Anyway, I just finished a newly created pre-opening sequence. This highlights the events in the first film and builds up great to the shot of the fog covering the steps, where the exorcist theme is heard and the credits are played. Hows that sound? The movie begins with “Many years ago, in Africa…” It then proceeds to show (my re-edited version) of the Ft. Merrin scenes as he exorcises the little boy and takes pictures of the locust swarm.

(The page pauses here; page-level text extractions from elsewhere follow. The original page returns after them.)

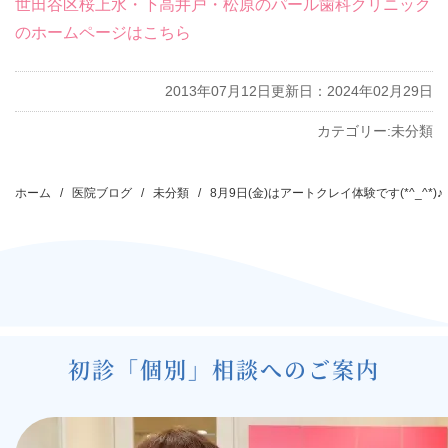
世田谷区桜上水・下高井戸・松原のパール歯科クリニック
のホームページはこちら
2013年07月12日
更新日：2024年02月29日
カテゴリー:
未分類
投
稿
ホーム
医院ブログ
未分類
8月9日(金)はアートクレイ体験です(*^_^*)♪
ナ
ビ
ゲ
ー
シ
初診「個別」相談へのご案内
ョ
ン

Thats all I have right now. But is takes a really long time to do this. My question to everybody is, “Is there any way I can do make a version excluding the synchronizer machine and the James Earl Jones scenes, and still make a cohesive story? I can use footage from the Exorcist or the Exorcist III to gap up space. I want it to be adleast an hour and a half. The synchronizer is cool but not for this kind of movie.
Anyone have any suggestions.
Also, here is the way the cast and credits are listed in the opeing.A WARNER BROS Picture
of a JOHN BOORMAN Film
LOUISE FLETCHER
RICHARD BURTON
MAX VON SYDOW
KITTY WINN
PAUL HENREID
BELIHNA BEATTY
DANA PLATO
and LINDA BLAIR as Regan MacNeillSound good or bad?